▶ **Work item**
Rewrite the rows starting at "Which series changed" and ending at "What value does the data have at Indonesia?", swapping "label" for "category" and leaving everything else unchanged.

+ + + +

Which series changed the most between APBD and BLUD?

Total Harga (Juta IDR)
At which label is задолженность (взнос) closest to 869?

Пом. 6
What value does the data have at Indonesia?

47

+ + + +

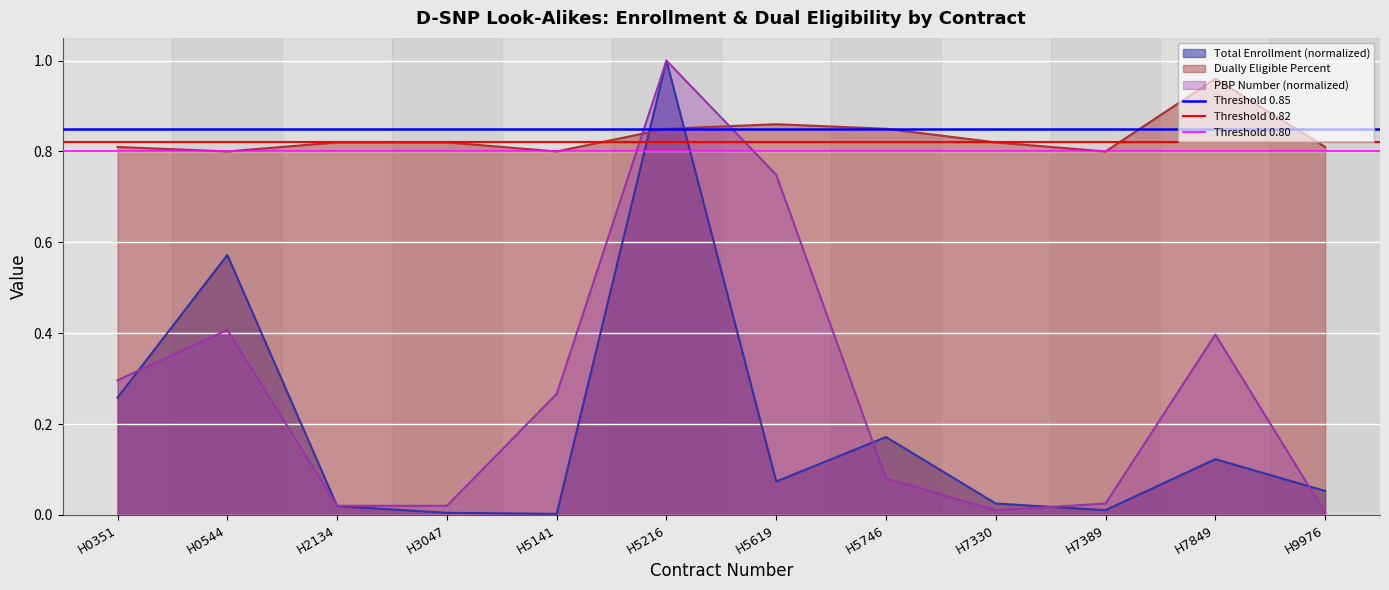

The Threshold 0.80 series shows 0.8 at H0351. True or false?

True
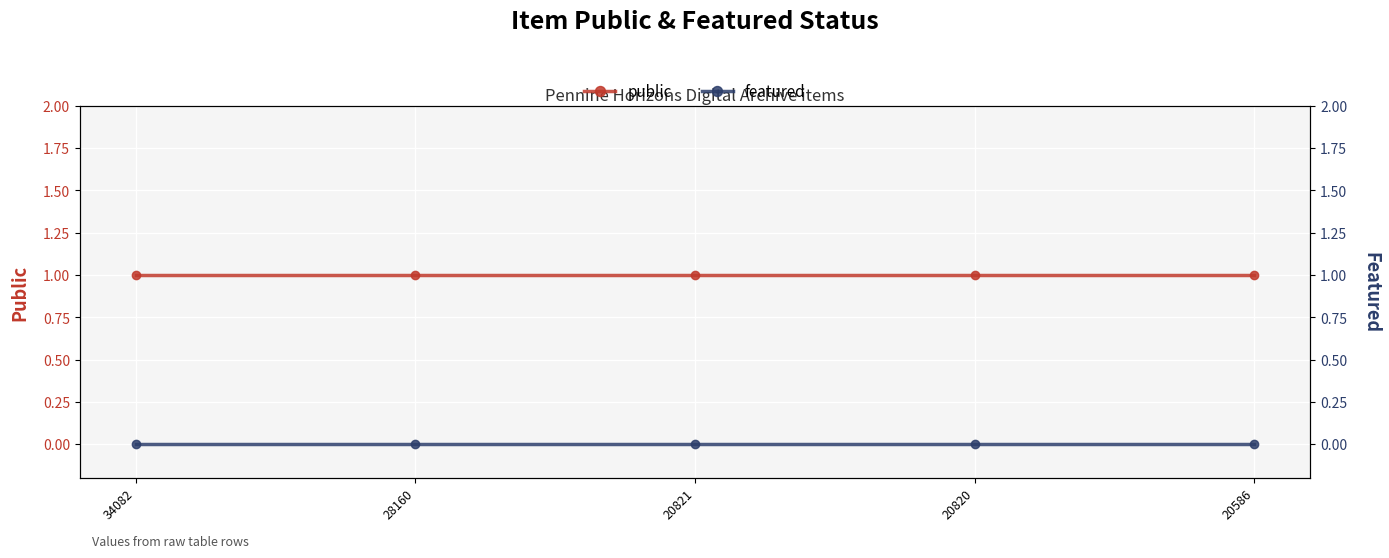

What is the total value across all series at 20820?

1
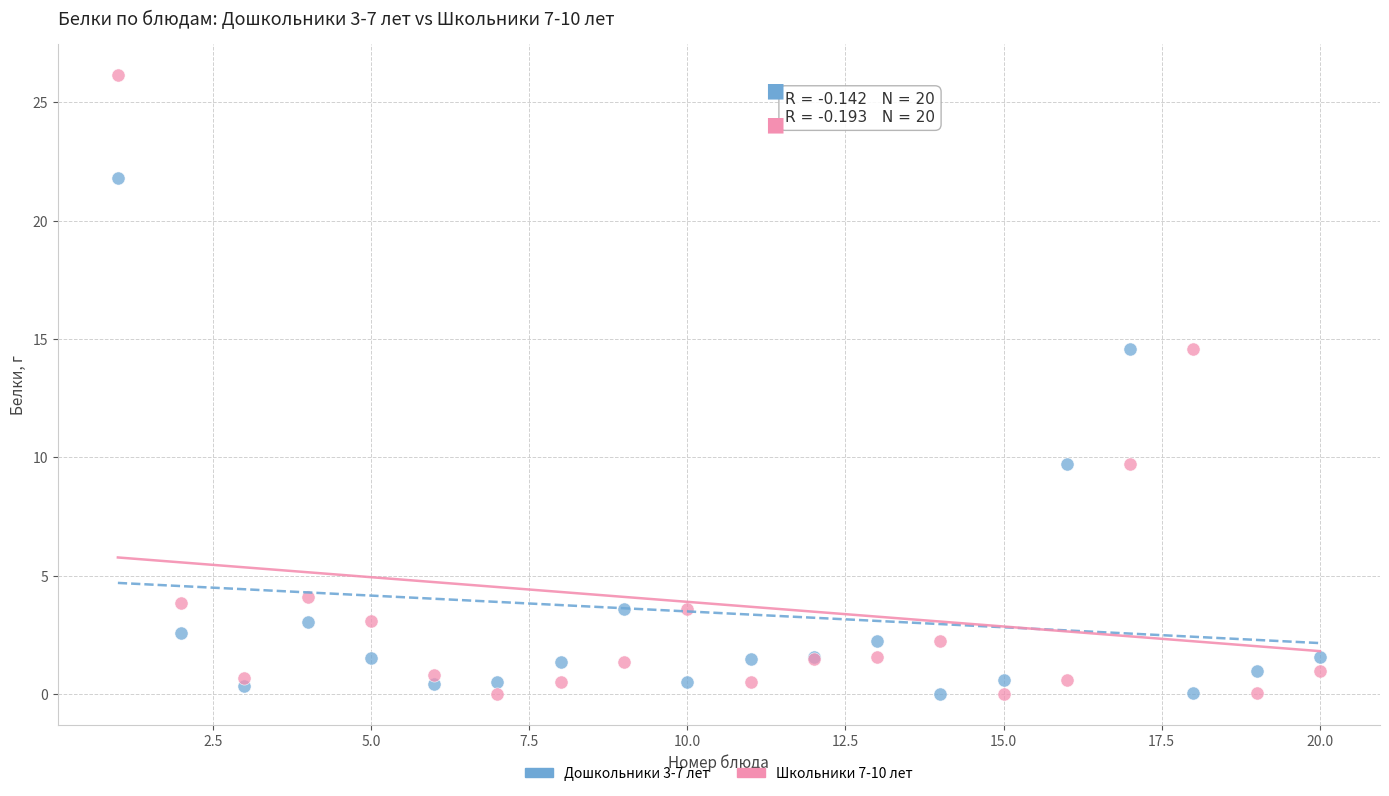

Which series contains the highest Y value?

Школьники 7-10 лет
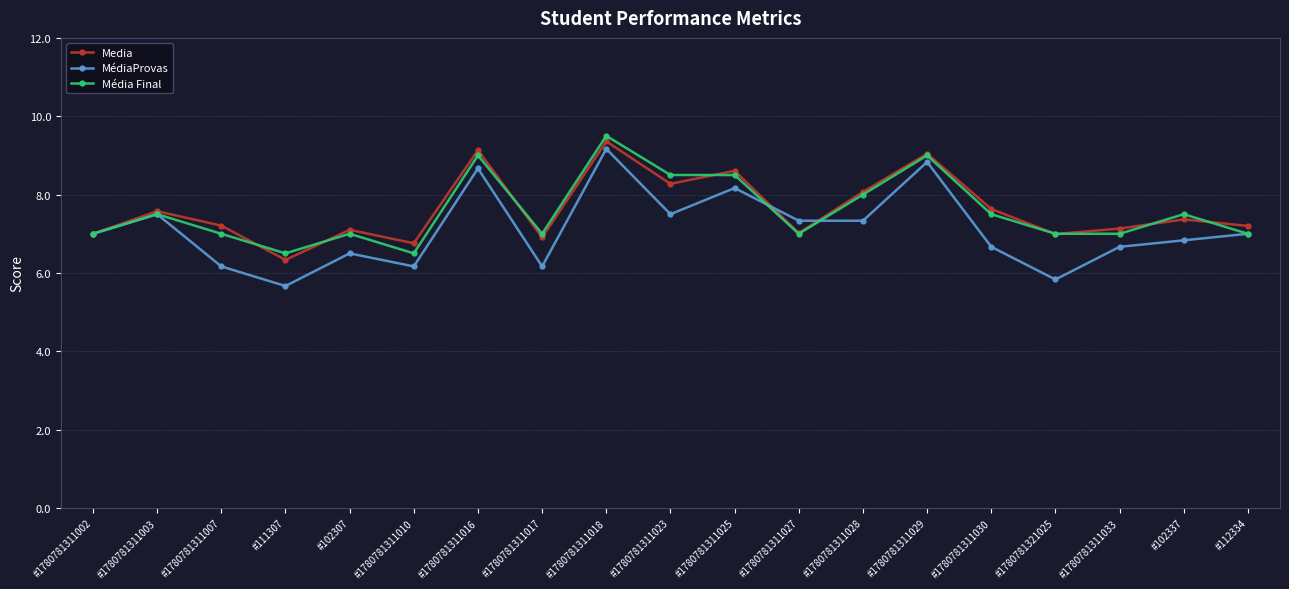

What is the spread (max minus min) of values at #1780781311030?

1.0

+ + + +

▶ **Response below**
Which series changed the most between APBD and BLUD?

Total Harga (Juta IDR)
At which category is задолженность (взнос) closest to 869?

Пом. 6
What value does the data have at Indonesia?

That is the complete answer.